Deputy Chief Whip of the Majority Party
- Incumbent
- Assumed office 20 June 2013
- President: Jacob Zuma Cyril Ramaphosa
- Chief Whip: Mathole Motshekga Stone Sizani Jackson Mthembu Pemmy Majodina
- Preceded by: Mmamoloko Kubayi (acting) Bulelani Magwanishe

Member of the National Assembly
- Incumbent
- Assumed office 9 February 2010
- Constituency: Mpumalanga

Personal details
- Born: 16 August 1969 (age 56)
- Party: African National Congress
- Spouse: Vusi Dlakude

= Doris Dlakude =

South African politician

Doris Eunice Mpapane (born 16 August 1969), sometimes also spelled Dorris or Dorries, is a South African politician from Mpumalanga. She is the Deputy Chief Whip of the Majority Party in the National Assembly. She was appointed to that position in June 2013, representing the African National Congress, and she has been a Member of Parliament since February 2010.

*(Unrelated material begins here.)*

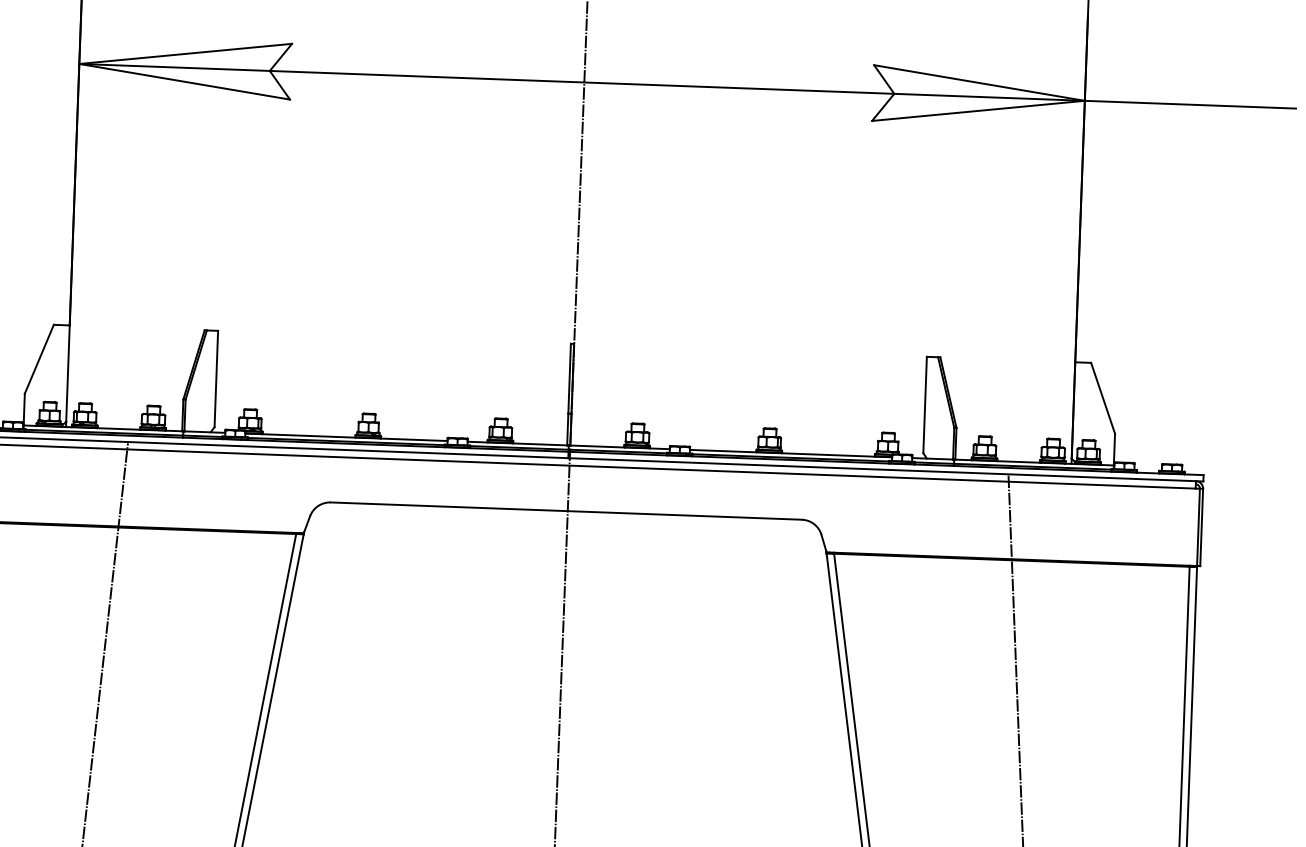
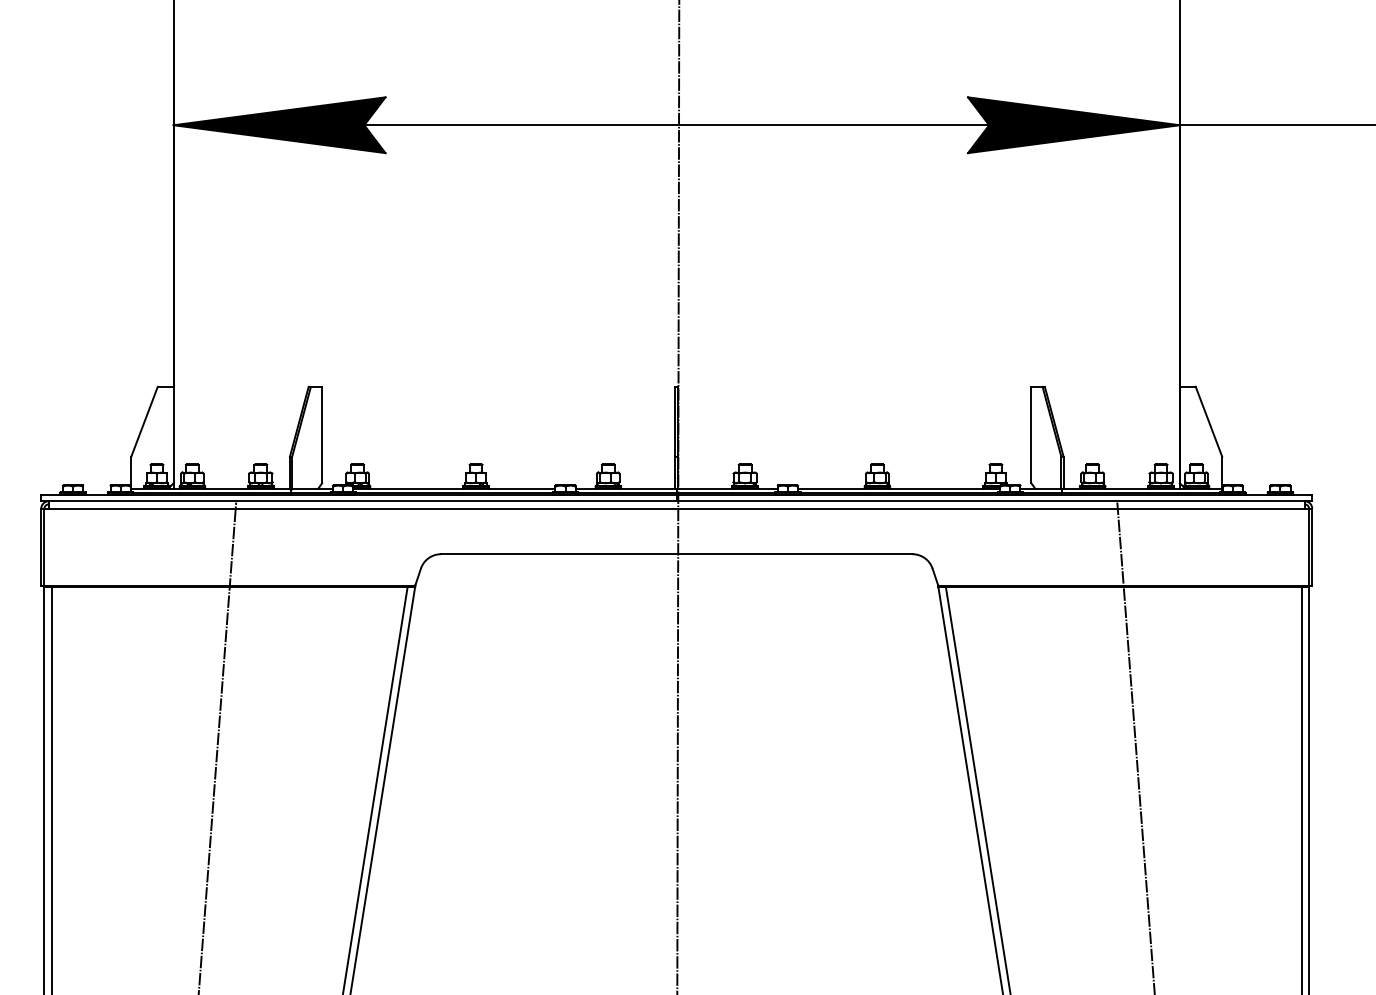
fill: (185, 68) -> (279, 125), added
fill: (978, 97) -> (1073, 125), added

== Early life and education ==
Born on 16 August 1969, Mpapane matriculated at Mjokwane Senior Secondary School in Komatipoort in the former Eastern Transvaal. She has an Honours degree in governance and leadership from the University of the Witwatersrand.

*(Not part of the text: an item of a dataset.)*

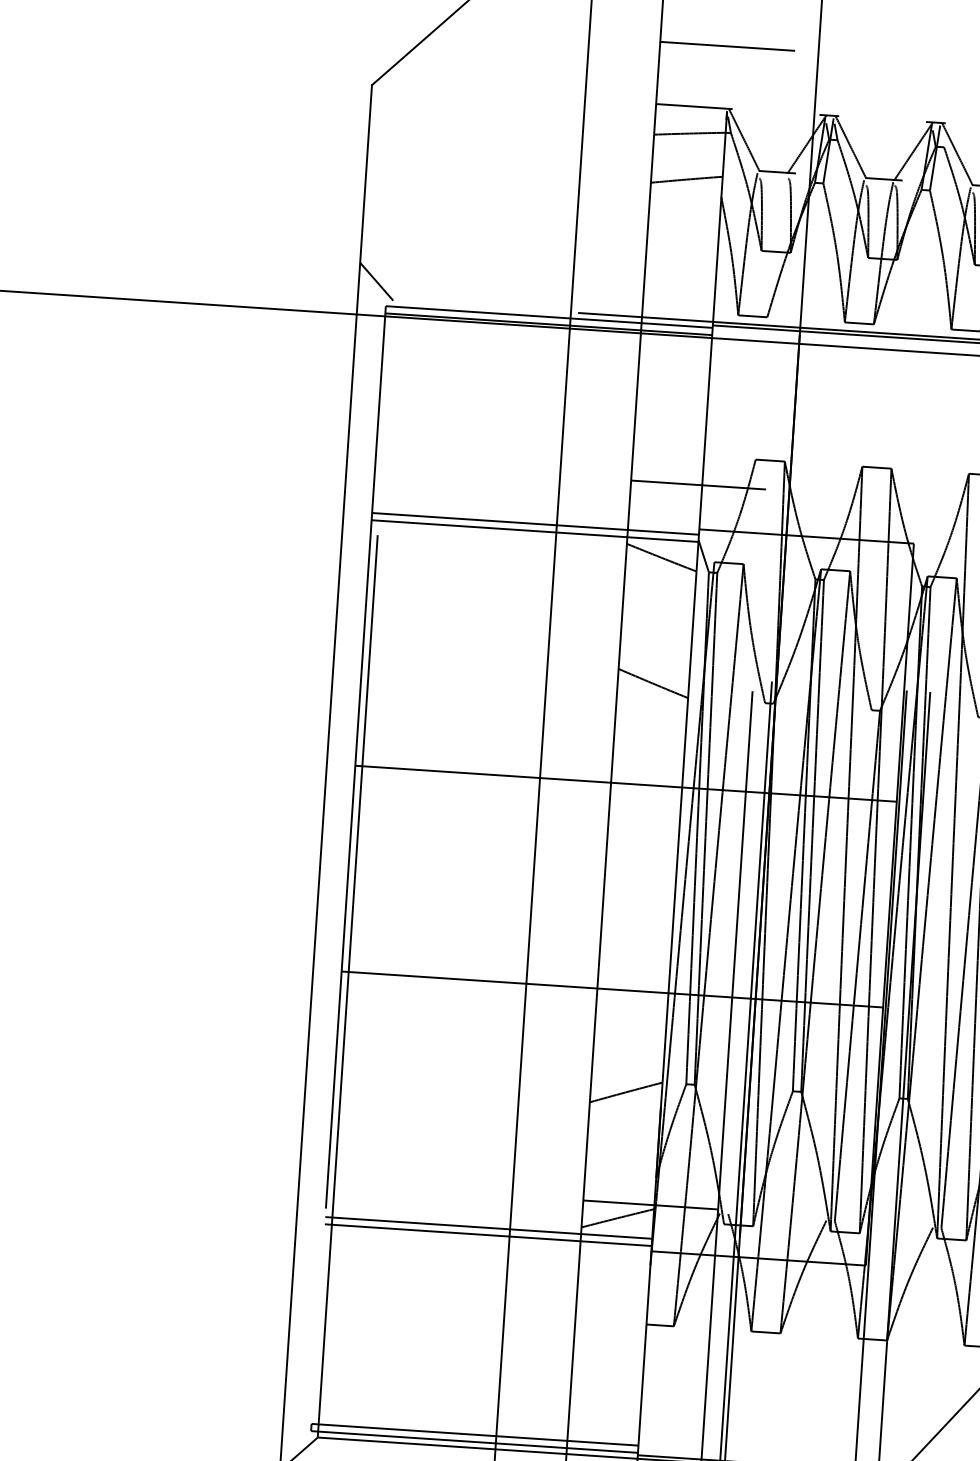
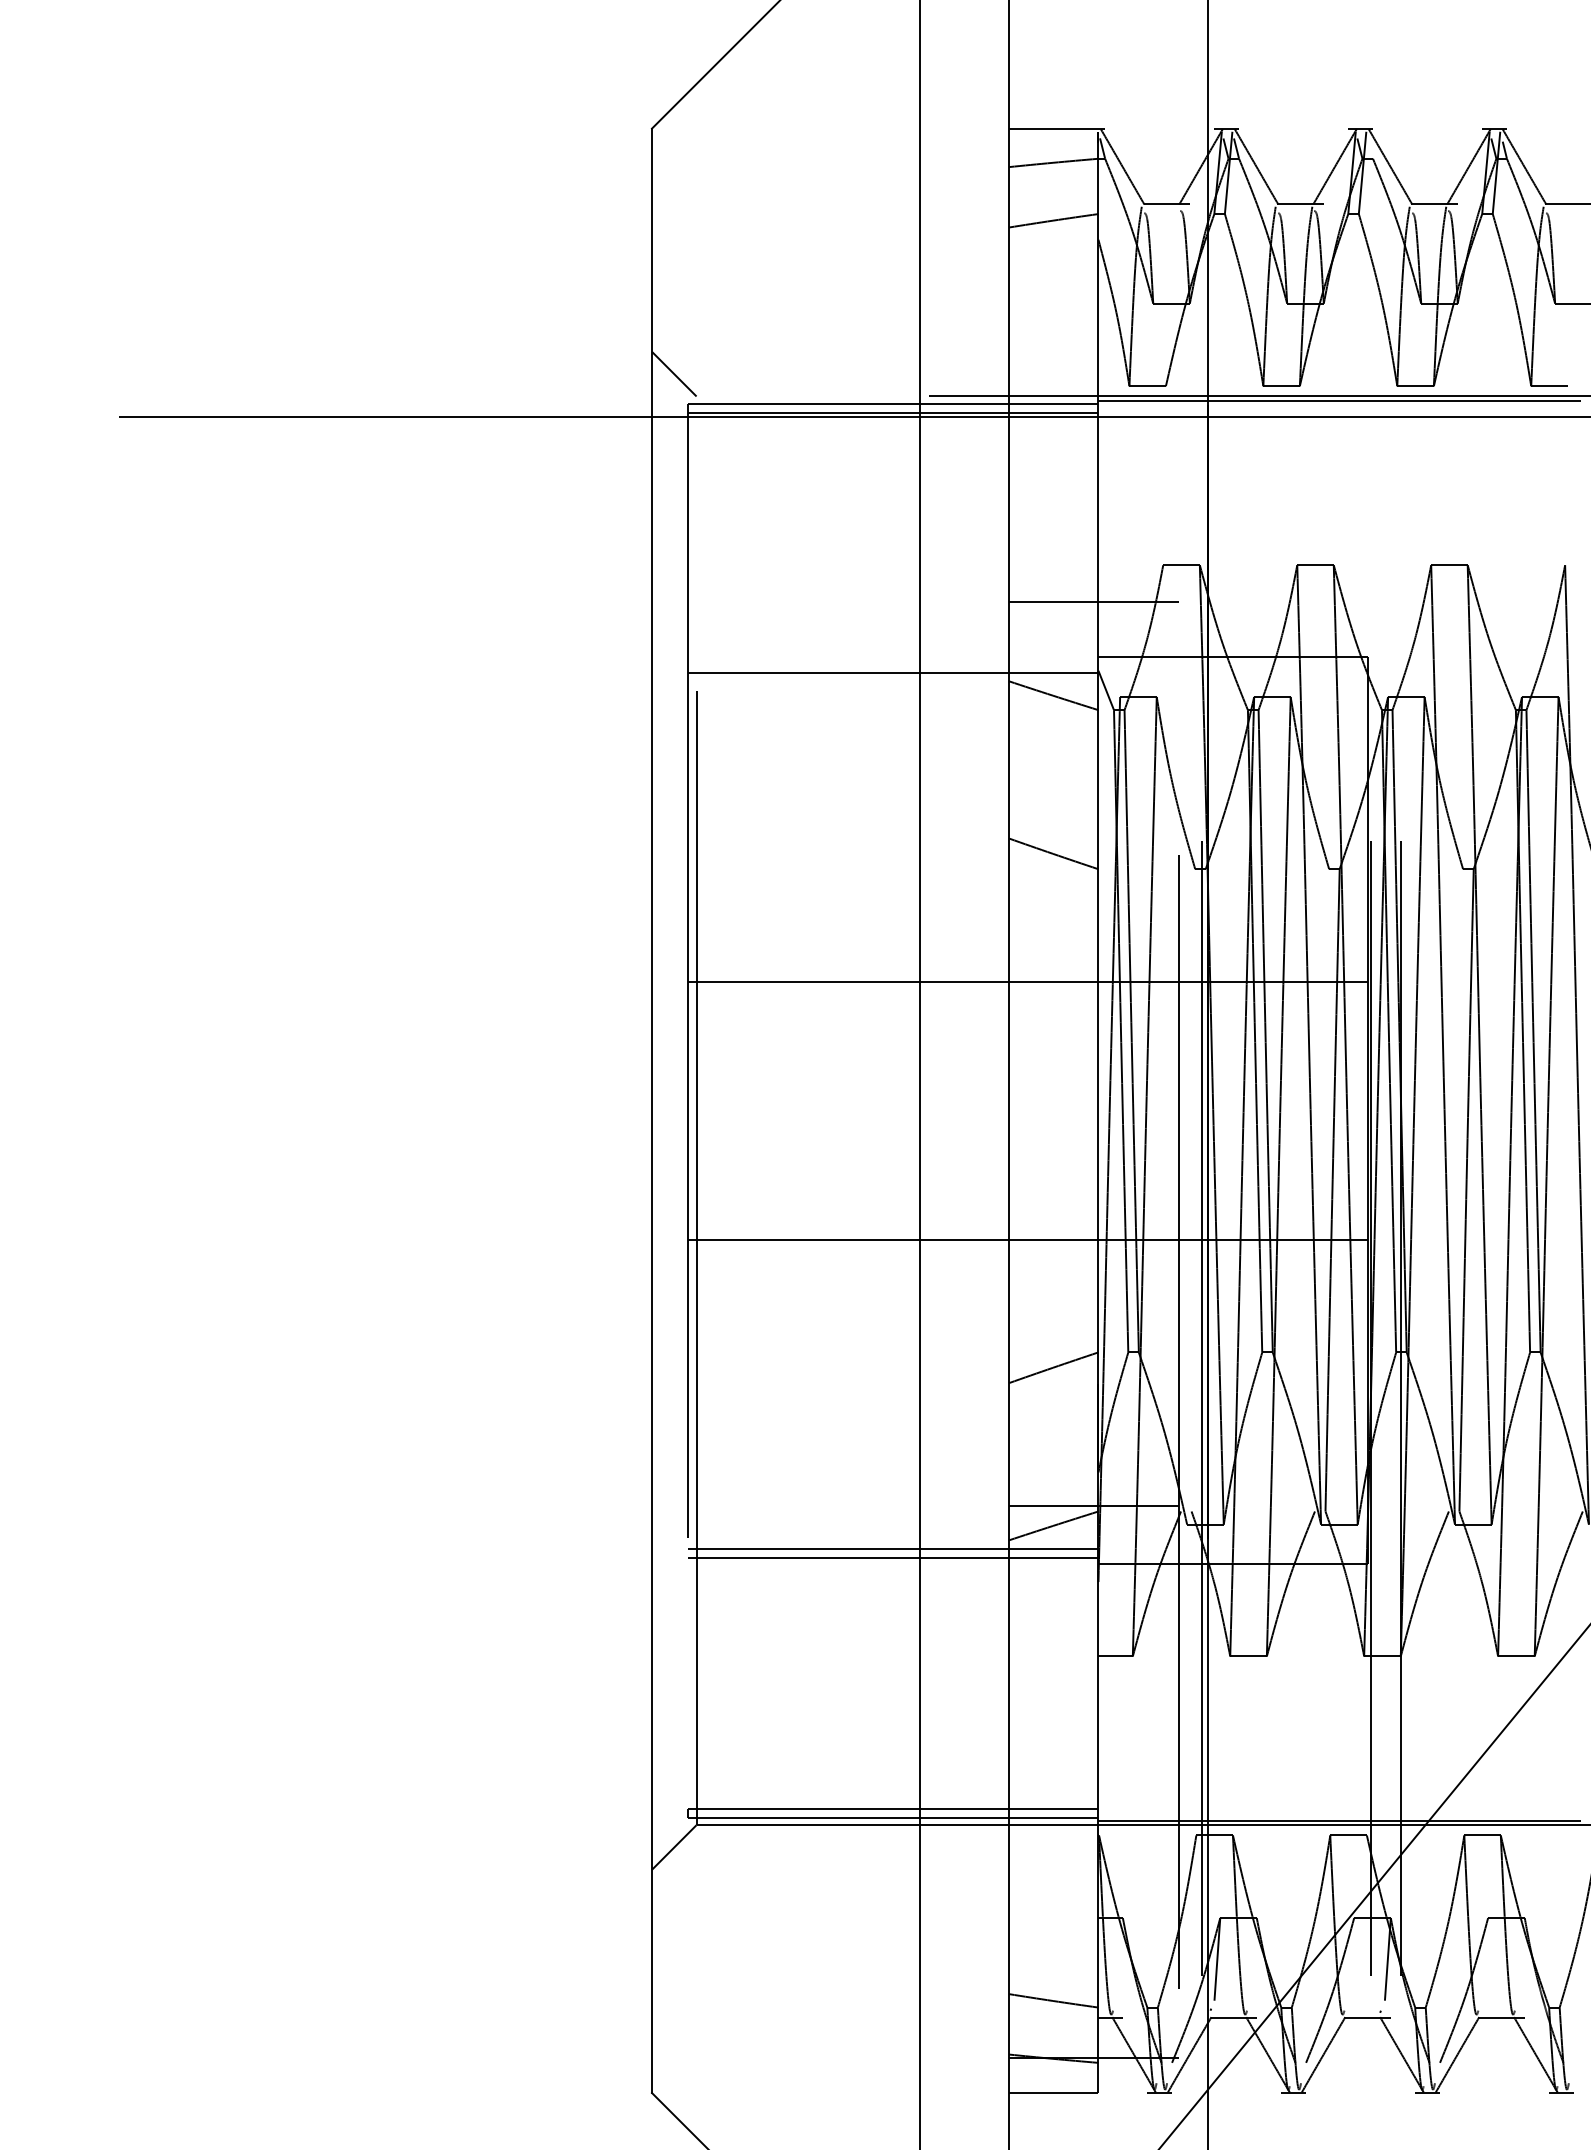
line: (727, 46) -> (1093, 50), removed
line: (535, 523) -> (892, 663), removed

== Early political career ==
Mpapane held a variety of positions in her political party, the African National Congress (ANC); she was regional treasurer of the ANC Youth League in Ehlanzeni, was on the Provincial Executive Committee of the ANC and ANC Women's League in Mpumalanga, and spent six terms as the secretary of her local ANC branch. She joined the National Assembly on 9 February 2010, filling the casual vacancy caused by Nomatyala Hangana's resignation.

== Deputy Chief Whip: 2013–present ==
On 20 June 2013, the ANC announced that Mpapane would take office as Deputy Chief Whip of the Majority Party; she deputised Stone Sizani, who was also newly appointed, and replaced Mmamoloko Kubayi, who had been acting in the position. Both Sizani and Mpapane were reappointed after the 2014 general election, but Sizani resigned on 2 March 2016; Mpapane subsequently acted as Chief Whip until Jackson Mthembu was appointed to the position three weeks later.

During this period, Mpapane was on the ad hoc parliamentary committee established to respond to Nkandlagate. She defended President Jacob Zuma during the committee's debates, but she and Kubayi also drew media attention in July 2016 for being photographed painting their nails during the committee's proceedings.

After the 2019 general election, Pemmy Majodina was appointed as Chief Whip and Mpapane stayed on as her deputy. John Steenhuisen, the leader of the opposition Democratic Alliance, said that he thought the ANC "missed a trick in Doris Dlakude... who would have made an excellent chief whip".

== Personal life ==
She is married to Vusi Dlakude, who appeared in the Nkomazi Magistrate's Court on a perjury charge, accused of faking a hijacking, in January 2018. She owns a funeral parlour.